Trois parcs modernes de regroupement des camions seront créés à Djrègbé pour les camions provenant de l’est, à Zê pour ceux provenant du Nord et des pays de l’hinterland et à Pahou pour les camions provenant de l’ouest. Tous les camions seront désormais connectés à un quartier général chargé de les gérer et de les orienter, via satellite, à partir des balises qu’ils porteront désormais. Avec ces instruments de haute technologie, le mouvement des camions au port de Cotonou devrait être mieux maîtrisé, libérant du coup la ville du ballet brouillon et anarchique de poids lourds qui n’ont que trop pesé sur la vie de notre capitale économique.
Il faut se réjouir de ce beau sursaut pour la libération prochaine de Cotonou. Car c’est bien d’une libération qu’il s’agit. En effet, les données chiffrées disponibles montrent que ce sont des milliards de nos francs qui partent, chaque jour, en fumée du fait d’une congestion de la ville. Cela entraîne des retards, des rendez-vous manqués, des manques à gagner. Cela pèse sur le flux des transactions et des affaires, et par ricochet, sur le niveau de développement du pays.

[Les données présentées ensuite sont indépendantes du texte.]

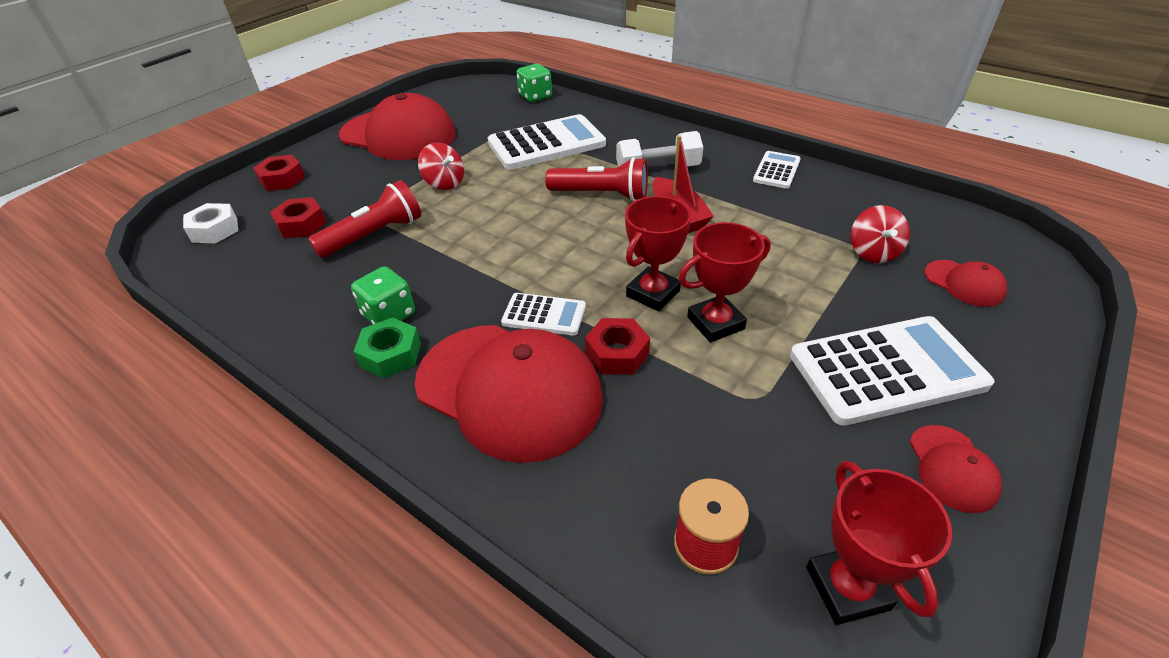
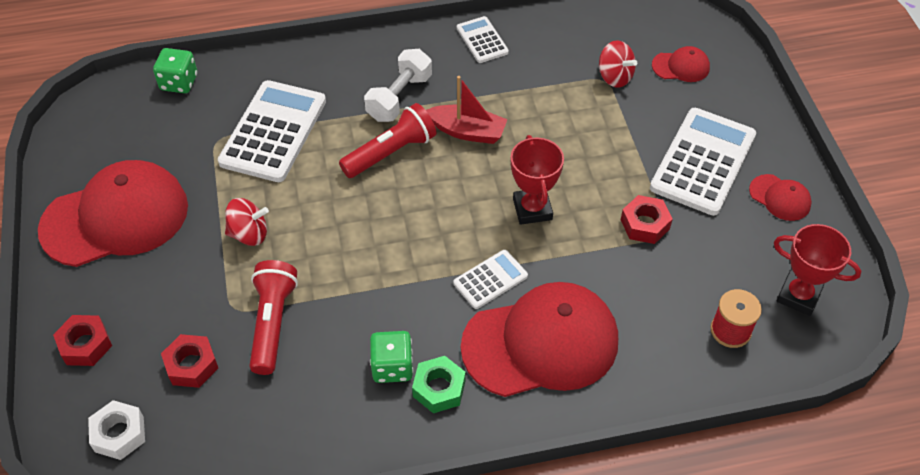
camera: 50 degrees left, 10 degrees up
red nut [585,318,650,374] -> red nut moved to [621,195,673,244]
red trophy [679,222,771,343] -> none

Depuis que l’homme a réussi l’exploit d’atterrir sur la lune, nous nous sommes laissé dire que l’homme s’est placé dans l’obligation de trouver des solutions aux problèmes qui se posent à lui sur la terre. Au nombre de ces problèmes, à notre niveau et à notre échelle, celui de l’encombrement de la ville de Cotonou, otage quasi permanent des gros camions. Notre défaillance serait synonyme d’incapacité et tout nous désignerait comme de beaux médiocres qui ne brillent que par leur nullité. C’est dire que l’enjeu est immense, le défi de taille.

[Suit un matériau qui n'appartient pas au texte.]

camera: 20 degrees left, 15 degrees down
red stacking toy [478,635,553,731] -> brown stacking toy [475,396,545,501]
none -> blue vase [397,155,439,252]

Par la réponse apportée à cette situation, déplorable à tous égards, et qui a valeur d’un drame national, nous nous donnons des raisons de nous dresser à hauteur d’homme, de bomber le torse. On ne saurait attendre moins de ceux qui échappent ainsi au couperet. C’est sûr : nous aurions été exécutés à terme. C’est certain : nous aurions été pendus haut et court. Rendons grâce d’avoir sauvé nos têtes, sans oublier toutefois que notre réponse est technologique. Reste la réponse de l’homme. Créditons celui-ci de quatre réponses possibles : se conformer à la technologie, la contourner, la dérégler ou l’anéantir.
– Se conformer à la technologie, revient à en accepter les exigences, à travers le respect scrupuleux d’un mode d’emploi aussi clair que précis. A l’exemple de l’ordinateur, programmez la technologie et elle vous obéira au doigt et à l’œil.

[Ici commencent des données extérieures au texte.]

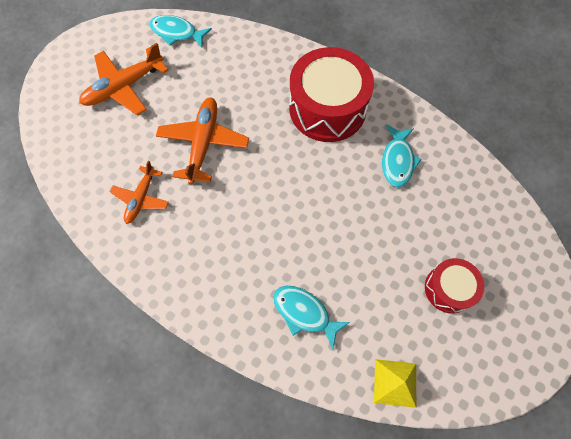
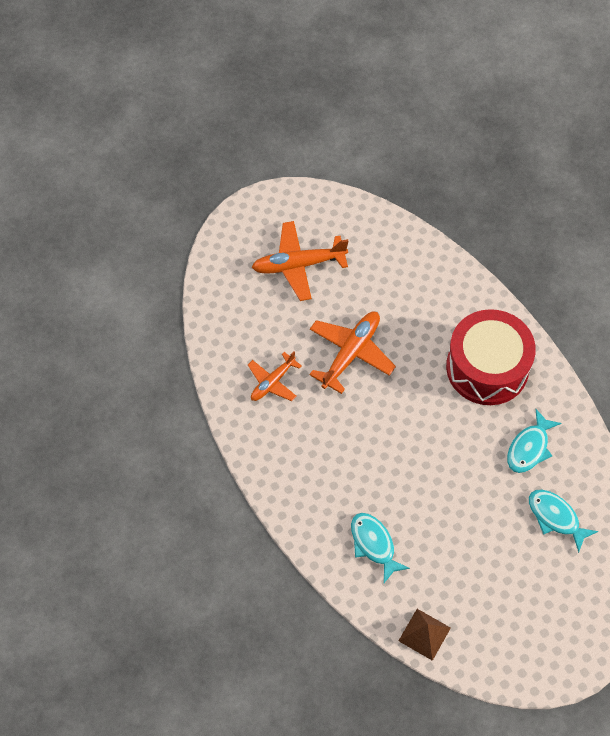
camera: 25 degrees right, 5 degrees down
turquoise fish [149,15,212,48] -> turquoise fish moved to [529,489,598,553]
yellow pyramid [374,359,416,408] -> brown pyramid [399,609,451,661]
red drum [425,258,484,313] -> none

– Contourner la technologie, revient à faire avec la machine sans la machine. Acceptation toute symbolique de la technologie que l’on fait semblant d’impliquer, mais retour aux pratiques anciennes avec tous leurs effets nocifs.
– Dérégler la technologie, revient à la laisser au cœur du système comme convenu, mais en suivant une logique parallèle dictée par des passe-droits et autres vilaines manœuvres. L’ordre de l’homme approché, intéressé et corrompu se substitue à l’ordre de la machine.
– Paralyser la technologie, revient à faire l’option d’un sabotage planifié. Adieu la technologie. Retour à la case départ. Bonjour la pagaille.